As well-oiled a machine as the Chiefs looked the day I was there—everything looked easy and effortless on the practice field for the 27-year-old—Mahomes didn’t hesitate to pick a little at his own performance during our conversation.

That bullet downfield to Moore? The trick play run to perfection to Valdes-Scantling? The underneath routes to Rice and Kelce? Those didn’t come up.

“I’ve got to make sure I stay on top of the fundamentals,” he says. “I feel like today I got a little loose, and that’s something I have to work on through long, hard days of practice.”

You can translate the nitpicking into this: For Mahomes, every day is about pulling every lever, something that came to life again when I brought up his contract.

On the day of my visit, the ink wasn’t yet dry on Justin Herbert’s five-year, $262.5 million extension, one that has a new-money average of $52.5 million per year. It’s another deal (following those done by Jalen Hurts and Lamar Jackson) that’s raised questions on when Mahomes will rattle cages, with the 10-year extension he signed three summers ago again a topic of debate within the league.

The answer? Well, it seemed to me at least that he looks at his contract as yet another lever he can pull to have the on-field success he aspires to. Of course, he wants his worth. But he also wants to make sure everything’s right around him, and he knows giving the Chiefs cost certainty will help accomplish that, even if there needs to be some adjusting along the way. Which is one more place where he went back to Brady.

“I’ve looked at Tom’s model and how he did it,” Mahomes says. “That’s it—you want to make money for yourself and for your family. You want to keep pushing the market forward for other quarterbacks. You don’t want to be someone that they [use against other players]. But at the same time, I want these other guys to get paid. I want Chris Jones to be in training camp. I want Travis Kelce to always be making money. I want everybody on the team here.

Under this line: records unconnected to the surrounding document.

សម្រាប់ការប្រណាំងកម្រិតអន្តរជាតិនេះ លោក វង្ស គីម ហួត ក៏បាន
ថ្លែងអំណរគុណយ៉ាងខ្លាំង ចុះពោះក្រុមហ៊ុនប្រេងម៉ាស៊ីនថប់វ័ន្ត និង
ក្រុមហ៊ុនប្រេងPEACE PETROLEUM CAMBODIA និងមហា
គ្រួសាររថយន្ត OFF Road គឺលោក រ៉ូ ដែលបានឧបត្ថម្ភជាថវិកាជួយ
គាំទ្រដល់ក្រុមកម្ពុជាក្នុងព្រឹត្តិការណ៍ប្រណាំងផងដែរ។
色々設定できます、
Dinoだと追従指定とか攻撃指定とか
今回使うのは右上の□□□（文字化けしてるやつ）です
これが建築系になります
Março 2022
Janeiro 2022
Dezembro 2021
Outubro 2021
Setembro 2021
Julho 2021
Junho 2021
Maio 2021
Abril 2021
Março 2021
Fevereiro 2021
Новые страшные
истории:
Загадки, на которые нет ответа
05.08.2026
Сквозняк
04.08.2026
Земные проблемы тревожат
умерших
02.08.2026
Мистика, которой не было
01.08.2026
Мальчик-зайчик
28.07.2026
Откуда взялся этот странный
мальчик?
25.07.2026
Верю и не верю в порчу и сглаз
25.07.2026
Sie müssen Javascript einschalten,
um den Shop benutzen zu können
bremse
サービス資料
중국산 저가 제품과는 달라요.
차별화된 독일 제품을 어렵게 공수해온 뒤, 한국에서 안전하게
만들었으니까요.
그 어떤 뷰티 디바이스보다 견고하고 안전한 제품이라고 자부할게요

“I have a great offensive line. It’s everything around me. It’s all about having open conversation with [GM] Brett Veach, Coach Reid, [owner] Clark Hunt, and just knowing where that happy medium is. That will be out there throughout my entire career. To me, it’s not always about being the highest-paid. It’s about making enough money for me and my family, and keep moving the game forward for everybody.”

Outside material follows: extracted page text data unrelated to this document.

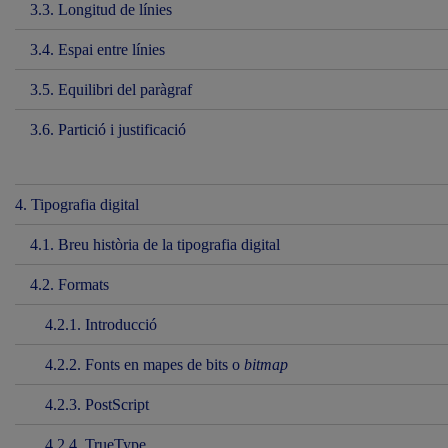
3.3. Longitud de línies
3.4. Espai entre línies
3.5. Equilibri del paràgraf
3.6. Partició i justificació
4. Tipografia digital
4.1. Breu història de la tipografia digital
4.2. Formats
4.2.1. Introducció
4.2.2. Fonts en mapes de bits o
bitmap
4.2.3. PostScript
4.2.4. TrueType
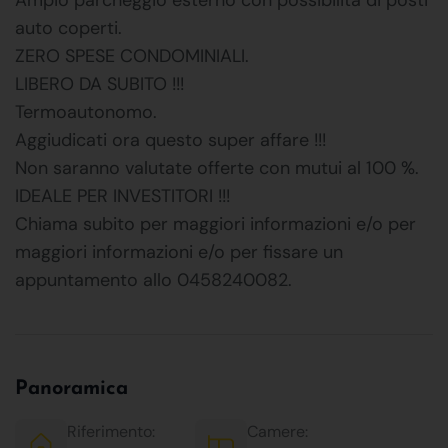
auto coperti.
ZERO SPESE CONDOMINIALI.
LIBERO DA SUBITO !!!
Termoautonomo.
Aggiudicati ora questo super affare !!!
Non saranno valutate offerte con mutui al 100 %.
IDEALE PER INVESTITORI !!!
Chiama subito per maggiori informazioni e/o per
maggiori informazioni e/o per fissare un
appuntamento allo 0458240082.
Panoramica
Riferimento:
Camere:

So, essentially, it’s another area where, within reason, Mahomes will position himself to raise a bar that’s already been pushed into the stratosphere.

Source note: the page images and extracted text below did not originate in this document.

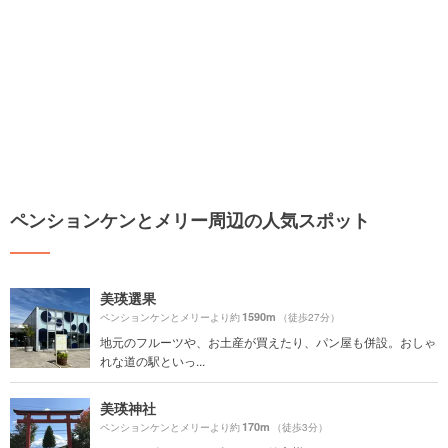
ペンションケンとメリー周辺の人気スポット
美瑛選果
1590m
ペンションケンとメリーより約
（徒歩27分）
地元のフルーツや、お土産が買えたり、パン屋も併設。おしゃ
れな道の駅といっ...
美瑛神社
170m
ペンションケンとメリーより約
（徒歩3分）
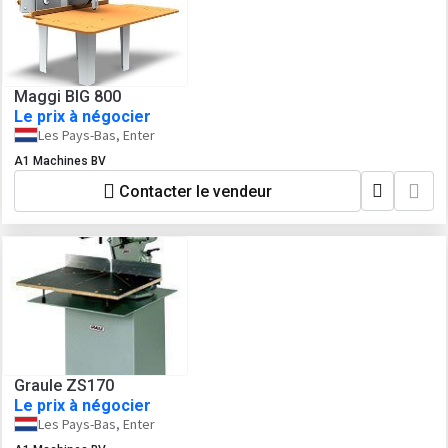
Maggi BIG 800
Le prix à négocier
Les Pays-Bas, Enter
A1 Machines BV
Contacter le vendeur
Graule ZS170
Le prix à négocier
Les Pays-Bas, Enter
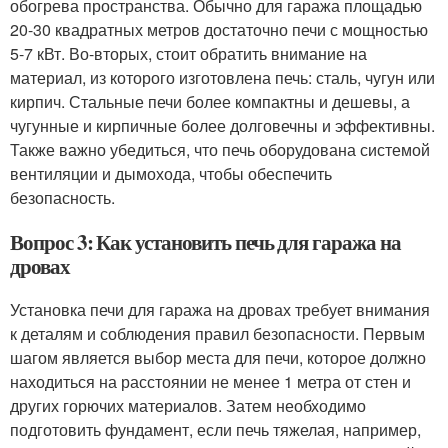
обогрева пространства. Обычно для гаража площадью
20-30 квадратных метров достаточно печи с мощностью
5-7 кВт. Во-вторых, стоит обратить внимание на
материал, из которого изготовлена печь: сталь, чугун или
кирпич. Стальные печи более компактны и дешевы, а
чугунные и кирпичные более долговечны и эффективны.
Также важно убедиться, что печь оборудована системой
вентиляции и дымохода, чтобы обеспечить
безопасность.
Вопрос 3: Как установить печь для гаража на
дровах
Установка печи для гаража на дровах требует внимания
к деталям и соблюдения правил безопасности. Первым
шагом является выбор места для печи, которое должно
находиться на расстоянии не менее 1 метра от стен и
других горючих материалов. Затем необходимо
подготовить фундамент, если печь тяжелая, например,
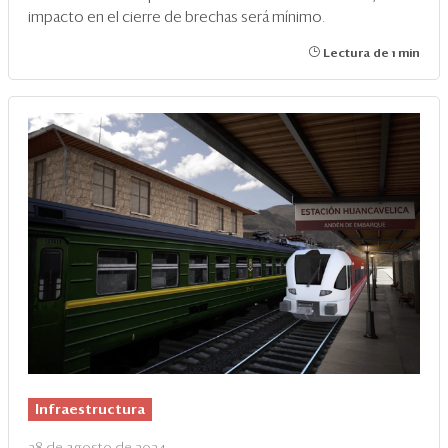
impacto en el cierre de brechas será mínimo.
Lectura de 1 min
Infraestructura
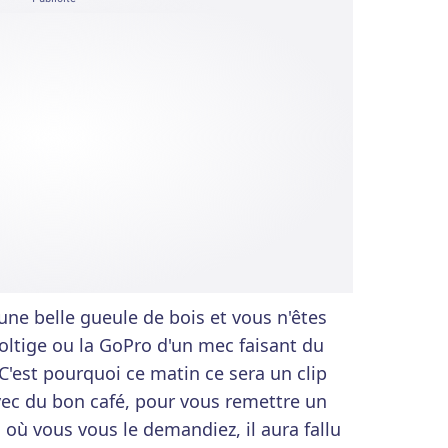
ne belle gueule de bois et vous n'êtes
oltige ou la GoPro d'un mec faisant du
'est pourquoi ce matin ce sera un clip
ec du bon café, pour vous remettre un
 où vous vous le demandiez, il aura fallu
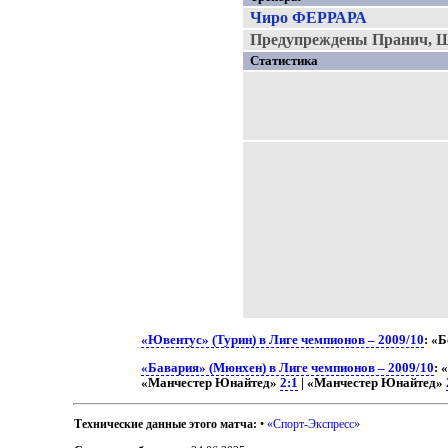
Чиро ФЕРРАРА
Предупреждены Пранич, Ш
Статистика
«Ювентус» (Турин) в Лиге чемпионов – 2009/10
: «
«Бавария» (Мюнхен) в Лиге чемпионов – 2009/10
: 
«Манчестер Юнайтед»
2:1
| «Манчестер Юнайтед»
Технические данные этого матча:
•
«Спорт-Экспресс»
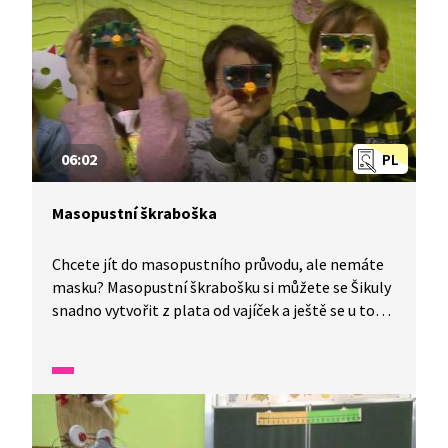
06:02
PL
Masopustní škraboška
Chcete jít do masopustního průvodu, ale nemáte
masku? Masopustní škrabošku si můžete se Šikuly
snadno vytvořit z plata od vajíček a ještě se u toho
dozvíte zajímavé informace. Nevěříte? Tak
koukejte! Stačí vám k tomu plato od vajíček,
klobouková guma, šídlo, nůžky, štětec, akrylové
barvy a korálky.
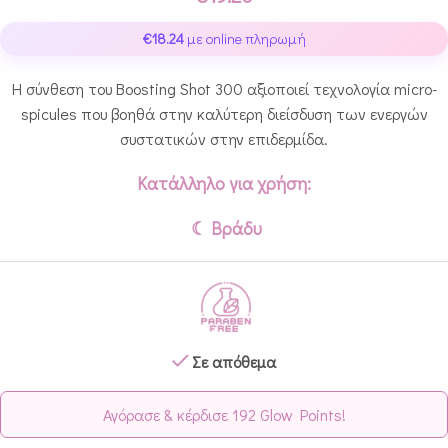
€
18.24
με online πληρωμή
Η σύνθεση του Boosting Shot 300 αξιοποιεί τεχνολογία micro-
spicules που βοηθά στην καλύτερη διείσδυση των ενεργών
συστατικών στην επιδερμίδα.
Κατάλληλο για χρήση:
☾ Βράδυ
Σε απόθεμα
Αγόρασε & κέρδισε 192 Glow Points!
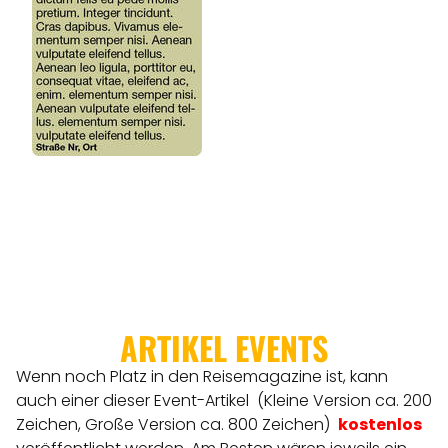
ARTIKEL EVENTS
Wenn noch Platz in den Reisemagazine ist, kann
auch einer dieser Event-Artikel (Kleine Version ca. 200
Zeichen, Große Version ca. 800 Zeichen)
kostenlos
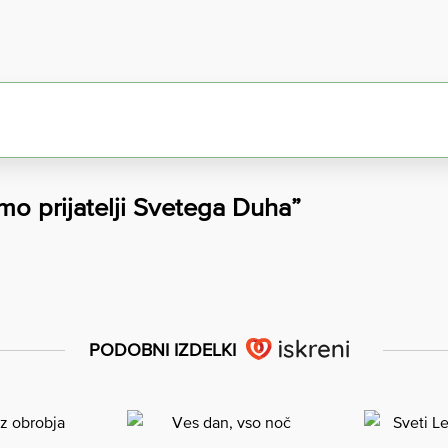
mo prijatelji Svetega Duha”
PODOBNI IZDELKI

How high that bar could be raised, over time, remains to be seen. And Mahomes, for his part, wasn’t going to guess on just where he can take all this. But just as clear? He really wants to find out—and he knows there’s only one way to do that.

“Obviously, as a competitor, you want to win as many championships as possible,” he says. “Tom has the ultimate goal, at seven. It’s hard to see seven. You know how hard it is to win championships in this league. But I’ve always said what motivates me is not having regrets. I truly mean that. I know how blessed I am to be on this team with Travis Kelce and with all these receivers and Coach Reid calling plays and all these great coaches.

“I don’t want to look back at the end of my career and say I didn’t give everything I had. I think if I give everything I have, obviously I want to win as many rings as I can, but when I leave my career, if I say I gave everything I had, it won’t matter how many rings. I’ll know that I’d have done everything I could on the football field.”

And if the start of his career is any indication, the rest will probably take care of itself.